PROBLEM TO SOLVE – Each line of the data must be given back verbatim, with pictures removed.

(Saved entries)
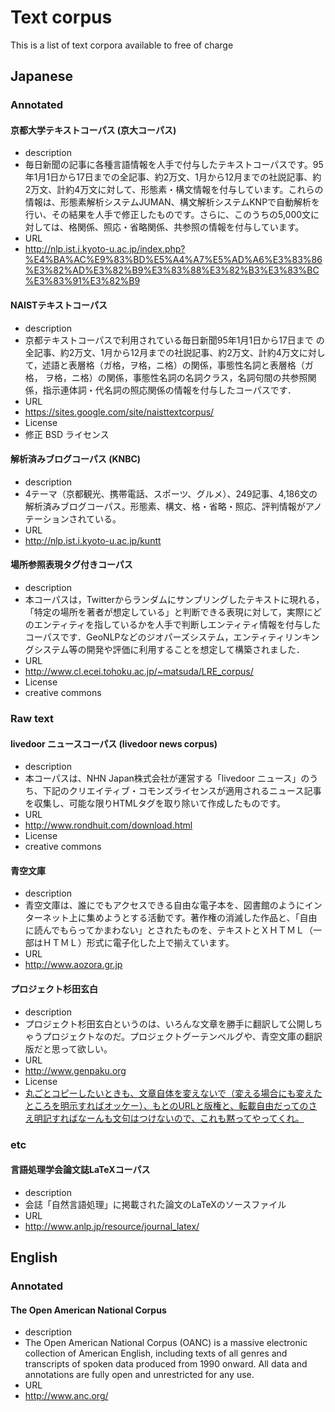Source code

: # Text corpus
This is a list of text corpora available to free of charge

## Japanese

### Annotated

#### 京都大学テキストコーパス (京大コーパス)
- description
 - 毎日新聞の記事に各種言語情報を人手で付与したテキストコーパスです。95年1月1日から17日までの全記事、約2万文、1月から12月までの社説記事、約2万文、計約4万文に対して、形態素・構文情報を付与しています。これらの情報は、形態素解析システムJUMAN、構文解析システムKNPで自動解析を行い、その結果を人手で修正したものです。さらに、このうちの5,000文に対しては、格関係、照応・省略関係、共参照の情報を付与しています。
- URL
 - http://nlp.ist.i.kyoto-u.ac.jp/index.php?%E4%BA%AC%E9%83%BD%E5%A4%A7%E5%AD%A6%E3%83%86%E3%82%AD%E3%82%B9%E3%83%88%E3%82%B3%E3%83%BC%E3%83%91%E3%82%B9

#### NAISTテキストコーパス
- description
 - 京都テキストコーパスで利用されている毎日新聞95年1月1日から17日まで の全記事、約2万文、1月から12月までの社説記事、約2万文、計約4万文に対して，述語と表層格（ガ格，ヲ格，ニ格）の関係，事態性名詞と表層格（ガ格， ヲ格，ニ格）の関係，事態性名詞の名詞クラス，名詞句間の共参照関係，指示連体詞・代名詞の照応関係の情報を付与したコーパスです．
- URL
 - https://sites.google.com/site/naisttextcorpus/
- License
 - 修正 BSD ライセンス

#### 解析済みブログコーパス (KNBC)
- description
 - 4テーマ（京都観光、携帯電話、スポーツ、グルメ）、249記事、4,186文の解析済みブログコーパス。形態素、構文、格・省略・照応、評判情報がアノテーションされている。
- URL
 - http://nlp.ist.i.kyoto-u.ac.jp/kuntt

#### 場所参照表現タグ付きコーパス
- description
 - 本コーパスは，Twitterからランダムにサンプリングしたテキストに現れる，「特定の場所を著者が想定している」と判断できる表現に対して，実際にどのエンティティを指しているかを人手で判断しエンティティ情報を付与したコーパスです．GeoNLPなどのジオパーズシステム，エンティティリンキングシステム等の開発や評価に利用することを想定して構築されました．
- URL
 - http://www.cl.ecei.tohoku.ac.jp/~matsuda/LRE_corpus/
- License
 - creative commons

### Raw text
#### livedoor ニュースコーパス (livedoor news corpus)
- description
 - 本コーパスは、NHN Japan株式会社が運営する「livedoor ニュース」のうち、下記のクリエイティブ・コモンズライセンスが適用されるニュース記事を収集し、可能な限りHTMLタグを取り除いて作成したものです。
- URL
 - http://www.rondhuit.com/download.html
- License
 - creative commons

#### 青空文庫
- description
 - 青空文庫は、誰にでもアクセスできる自由な電子本を、図書館のようにインターネット上に集めようとする活動です。著作権の消滅した作品と、「自由に読んでもらってかまわない」とされたものを、テキストとＸＨＴＭＬ（一部はＨＴＭＬ）形式に電子化した上で揃えています。
- URL
 - http://www.aozora.gr.jp

#### プロジェクト杉田玄白
- description
 - プロジェクト杉田玄白というのは、いろんな文章を勝手に翻訳して公開しちゃうプロジェクトなのだ。プロジェクトグーテンベルグや、青空文庫の翻訳版だと思って欲しい。
- URL
 - http://www.genpaku.org
- License
 - [丸ごとコピーしたいときも、文章自体を変えないで（変える場合にも変えたところを明示すればオッケー）、もとのURLと版権と、転載自由だってのさえ明記すればなーんも文句はつけないので、これも黙ってやってくれ。](http://cruel.org/linkpolicy.html)

### etc
#### 言語処理学会論文誌LaTeXコーパス
- description
 - 会誌「自然言語処理」に掲載された論文のLaTeXのソースファイル
- URL
 - http://www.anlp.jp/resource/journal_latex/

## English

### Annotated

#### The Open American National Corpus
- description
 - The Open American National Corpus (OANC) is a massive electronic collection of American English, including texts of all genres and transcripts of spoken data produced from 1990 onward. All data and annotations are fully open and unrestricted for any use.
- URL
 - http://www.anc.org/
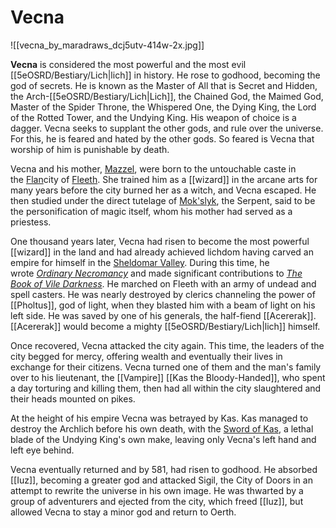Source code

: # Vecna

![[vecna_by_maradraws_dcj5utv-414w-2x.jpg]]

**Vecna** is considered the most powerful and the most evil [[5eOSRD/Bestiary/Lich|lich]] in history. He rose to godhood, becoming the god of secrets. He is known as the Master of All that is Secret and Hidden, the Arch-[[5eOSRD/Bestiary/Lich|Lich]], the Chained God, the Maimed God, Master of the Spider Throne, the Whispered One, the Dying King, the Lord of the Rotted Tower, and the Undying King. His weapon of choice is a dagger. Vecna seeks to supplant the other gods, and rule over the universe. For this, he is feared and hated by the other gods. So feared is Vecna that worship of him is punishable by death.

Vecna and his mother, [Mazzel](https://greyhawk.fandom.com/wiki/Mazzel "Mazzel"), were born to the untouchable caste in the [Flan](https://greyhawk.fandom.com/wiki/Flan_(ethnicity) "Flan (ethnicity)")city of [Fleeth](https://greyhawk.fandom.com/wiki/Fleeth "Fleeth"). She trained him as a [[wizard]] in the arcane arts for many years before the city burned her as a witch, and Vecna escaped. He then studied under the direct tutelage of [Mok'slyk](https://greyhawk.fandom.com/wiki/Mok%27slyk "Mok'slyk"), the Serpent, said to be the personification of magic itself, whom his mother had served as a priestess.

One thousand years later, Vecna had risen to become the most powerful [[wizard]] in the land and had already achieved lichdom having carved an empire for himself in the [Sheldomar Valley](https://greyhawk.fandom.com/wiki/Sheldomar_Valley "Sheldomar Valley"). During this time, he wrote _[Ordinary Necromancy](https://greyhawk.fandom.com/wiki/Ordinary_Necromancy "Ordinary Necromancy")_ and made significant contributions to _[The Book of Vile Darkness](https://greyhawk.fandom.com/wiki/The_Book_of_Vile_Darkness "The Book of Vile Darkness")_. He marched on Fleeth with an army of undead and spell casters. He was nearly destroyed by clerics channeling the power of [[Pholtus]], god of light, when they blasted him with a beam of light on his left side. He was saved by one of his generals, the half-fiend [[Acererak]]. [[Acererak]] would become a mighty [[5eOSRD/Bestiary/Lich|lich]] himself.

Once recovered, Vecna attacked the city again. This time, the leaders of the city begged for mercy, offering wealth and eventually their lives in exchange for their citizens. Vecna turned one of them and the man's family over to his lieutenant, the [[Vampire]] [[Kas the Bloody-Handed]], who spent a day torturing and killing them, then had all within the city slaughtered and their heads mounted on pikes.

At the height of his empire Vecna was betrayed by Kas. Kas managed to destroy the Archlich before his own death, with the [Sword of Kas](https://greyhawk.fandom.com/wiki/Sword_of_Kas "Sword of Kas"), a lethal blade of the Undying King's own make, leaving only Vecna's left hand and left eye behind.

Vecna eventually returned and by 581, had risen to godhood. He absorbed [[Iuz]], becoming a greater god and attacked Sigil, the City of Doors in an attempt to rewrite the universe in his own image. He was thwarted by a group of adventurers and ejected from the city, which freed [[Iuz]], but allowed Vecna to stay a minor god and return to Oerth.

SOLUTION TO THE PROBLEM –
Source code

: # Text corpus
This is a list of text corpora available to free of charge

## Japanese

### Annotated

#### 京都大学テキストコーパス (京大コーパス)
- description
 - 毎日新聞の記事に各種言語情報を人手で付与したテキストコーパスです。95年1月1日から17日までの全記事、約2万文、1月から12月までの社説記事、約2万文、計約4万文に対して、形態素・構文情報を付与しています。これらの情報は、形態素解析システムJUMAN、構文解析システムKNPで自動解析を行い、その結果を人手で修正したものです。さらに、このうちの5,000文に対しては、格関係、照応・省略関係、共参照の情報を付与しています。
- URL
 - http://nlp.ist.i.kyoto-u.ac.jp/index.php?%E4%BA%AC%E9%83%BD%E5%A4%A7%E5%AD%A6%E3%83%86%E3%82%AD%E3%82%B9%E3%83%88%E3%82%B3%E3%83%BC%E3%83%91%E3%82%B9

#### NAISTテキストコーパス
- description
 - 京都テキストコーパスで利用されている毎日新聞95年1月1日から17日まで の全記事、約2万文、1月から12月までの社説記事、約2万文、計約4万文に対して，述語と表層格（ガ格，ヲ格，ニ格）の関係，事態性名詞と表層格（ガ格， ヲ格，ニ格）の関係，事態性名詞の名詞クラス，名詞句間の共参照関係，指示連体詞・代名詞の照応関係の情報を付与したコーパスです．
- URL
 - https://sites.google.com/site/naisttextcorpus/
- License
 - 修正 BSD ライセンス

#### 解析済みブログコーパス (KNBC)
- description
 - 4テーマ（京都観光、携帯電話、スポーツ、グルメ）、249記事、4,186文の解析済みブログコーパス。形態素、構文、格・省略・照応、評判情報がアノテーションされている。
- URL
 - http://nlp.ist.i.kyoto-u.ac.jp/kuntt

#### 場所参照表現タグ付きコーパス
- description
 - 本コーパスは，Twitterからランダムにサンプリングしたテキストに現れる，「特定の場所を著者が想定している」と判断できる表現に対して，実際にどのエンティティを指しているかを人手で判断しエンティティ情報を付与したコーパスです．GeoNLPなどのジオパーズシステム，エンティティリンキングシステム等の開発や評価に利用することを想定して構築されました．
- URL
 - http://www.cl.ecei.tohoku.ac.jp/~matsuda/LRE_corpus/
- License
 - creative commons

### Raw text
#### livedoor ニュースコーパス (livedoor news corpus)
- description
 - 本コーパスは、NHN Japan株式会社が運営する「livedoor ニュース」のうち、下記のクリエイティブ・コモンズライセンスが適用されるニュース記事を収集し、可能な限りHTMLタグを取り除いて作成したものです。
- URL
 - http://www.rondhuit.com/download.html
- License
 - creative commons

#### 青空文庫
- description
 - 青空文庫は、誰にでもアクセスできる自由な電子本を、図書館のようにインターネット上に集めようとする活動です。著作権の消滅した作品と、「自由に読んでもらってかまわない」とされたものを、テキストとＸＨＴＭＬ（一部はＨＴＭＬ）形式に電子化した上で揃えています。
- URL
 - http://www.aozora.gr.jp

#### プロジェクト杉田玄白
- description
 - プロジェクト杉田玄白というのは、いろんな文章を勝手に翻訳して公開しちゃうプロジェクトなのだ。プロジェクトグーテンベルグや、青空文庫の翻訳版だと思って欲しい。
- URL
 - http://www.genpaku.org
- License
 - [丸ごとコピーしたいときも、文章自体を変えないで（変える場合にも変えたところを明示すればオッケー）、もとのURLと版権と、転載自由だってのさえ明記すればなーんも文句はつけないので、これも黙ってやってくれ。](http://cruel.org/linkpolicy.html)

### etc
#### 言語処理学会論文誌LaTeXコーパス
- description
 - 会誌「自然言語処理」に掲載された論文のLaTeXのソースファイル
- URL
 - http://www.anlp.jp/resource/journal_latex/

## English

### Annotated

#### The Open American National Corpus
- description
 - The Open American National Corpus (OANC) is a massive electronic collection of American English, including texts of all genres and transcripts of spoken data produced from 1990 onward. All data and annotations are fully open and unrestricted for any use.
- URL
 - http://www.anc.org/
Source code

: # Vecna

![[vecna_by_maradraws_dcj5utv-414w-2x.jpg]]

**Vecna** is considered the most powerful and the most evil [[5eOSRD/Bestiary/Lich|lich]] in history. He rose to godhood, becoming the god of secrets. He is known as the Master of All that is Secret and Hidden, the Arch-[[5eOSRD/Bestiary/Lich|Lich]], the Chained God, the Maimed God, Master of the Spider Throne, the Whispered One, the Dying King, the Lord of the Rotted Tower, and the Undying King. His weapon of choice is a dagger. Vecna seeks to supplant the other gods, and rule over the universe. For this, he is feared and hated by the other gods. So feared is Vecna that worship of him is punishable by death.

Vecna and his mother, [Mazzel](https://greyhawk.fandom.com/wiki/Mazzel "Mazzel"), were born to the untouchable caste in the [Flan](https://greyhawk.fandom.com/wiki/Flan_(ethnicity) "Flan (ethnicity)")city of [Fleeth](https://greyhawk.fandom.com/wiki/Fleeth "Fleeth"). She trained him as a [[wizard]] in the arcane arts for many years before the city burned her as a witch, and Vecna escaped. He then studied under the direct tutelage of [Mok'slyk](https://greyhawk.fandom.com/wiki/Mok%27slyk "Mok'slyk"), the Serpent, said to be the personification of magic itself, whom his mother had served as a priestess.

One thousand years later, Vecna had risen to become the most powerful [[wizard]] in the land and had already achieved lichdom having carved an empire for himself in the [Sheldomar Valley](https://greyhawk.fandom.com/wiki/Sheldomar_Valley "Sheldomar Valley"). During this time, he wrote _[Ordinary Necromancy](https://greyhawk.fandom.com/wiki/Ordinary_Necromancy "Ordinary Necromancy")_ and made significant contributions to _[The Book of Vile Darkness](https://greyhawk.fandom.com/wiki/The_Book_of_Vile_Darkness "The Book of Vile Darkness")_. He marched on Fleeth with an army of undead and spell casters. He was nearly destroyed by clerics channeling the power of [[Pholtus]], god of light, when they blasted him with a beam of light on his left side. He was saved by one of his generals, the half-fiend [[Acererak]]. [[Acererak]] would become a mighty [[5eOSRD/Bestiary/Lich|lich]] himself.

Once recovered, Vecna attacked the city again. This time, the leaders of the city begged for mercy, offering wealth and eventually their lives in exchange for their citizens. Vecna turned one of them and the man's family over to his lieutenant, the [[Vampire]] [[Kas the Bloody-Handed]], who spent a day torturing and killing them, then had all within the city slaughtered and their heads mounted on pikes.

At the height of his empire Vecna was betrayed by Kas. Kas managed to destroy the Archlich before his own death, with the [Sword of Kas](https://greyhawk.fandom.com/wiki/Sword_of_Kas "Sword of Kas"), a lethal blade of the Undying King's own make, leaving only Vecna's left hand and left eye behind.

Vecna eventually returned and by 581, had risen to godhood. He absorbed [[Iuz]], becoming a greater god and attacked Sigil, the City of Doors in an attempt to rewrite the universe in his own image. He was thwarted by a group of adventurers and ejected from the city, which freed [[Iuz]], but allowed Vecna to stay a minor god and return to Oerth.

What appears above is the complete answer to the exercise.